Soon you could touch and feel your way through the virtual reality world.

By Ellie Burns

You can see it, but you cannot touch it – a virtual reality fact when speaking to most people about the technology. However, if you are Microsoft, touch and feeling in VR is not beyond the realm of possibility.

Microsoft’s research arm has published a whitepaper on two prototype systems that provide ‘haptic feedback’, or touch feedback, in virtual reality. Due to be presented this week at the Association for Computer Machinery’s User Interface Software and Technology Symposium, the Microsoft researchers have produced two controller systems that ‘push back’ when a person interacts with an object in virtual reality. The researchers, presenting their research in the abstract, explained:

“We present an investigation of mechanically-actuated hand-held controllers that render the shape of virtual objects through physical shape displacement, enabling users to feel 3D surfaces, textures, and forces that match the visual rendering. We demonstrate two such controllers, NormalTouch and TextureTouch, which are tracked in 3D and produce spatially-registered haptic feedback to a user’s finger.

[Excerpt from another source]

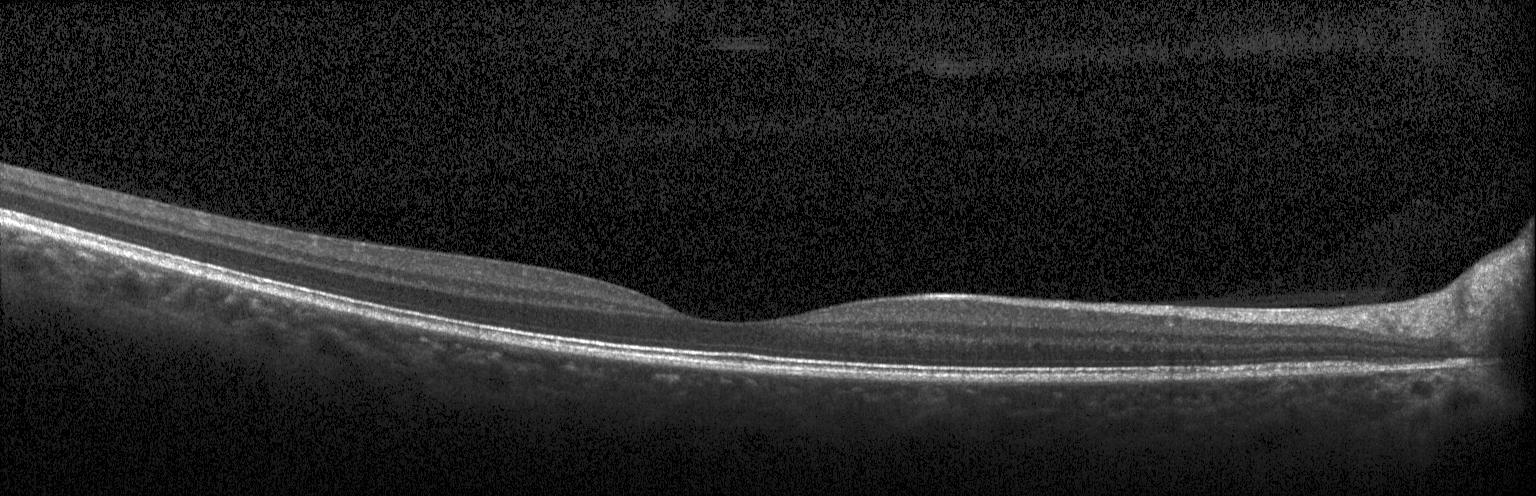
Macular OCT: no CNV, no DME, and no drusen.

“NormalTouch haptically renders object surfaces and provides force feedback using a tiltable and extrudable platform. TextureTouch renders the shape of virtual objects including detailed surface structure through a 4×4 matrix of actuated pins.”

Currently, haptic feedback is restricted to controllers buzzing or restricting motion in the users’ hand. As Virtual reality, or VR, is evolving, so are the controllers used to explore and control VR experiences. Many different designs currently exist, but none include the technology or touch capabilities of the technology detailed in the Microsoft whitepaper.

As the two controllers are in the prototype stage, it remains to be seen if these controllers will enter production or will actually be used by the masses in the future. It does, however, give an idea of what VR avenues major tech companies like Microsoft are currently pursuing.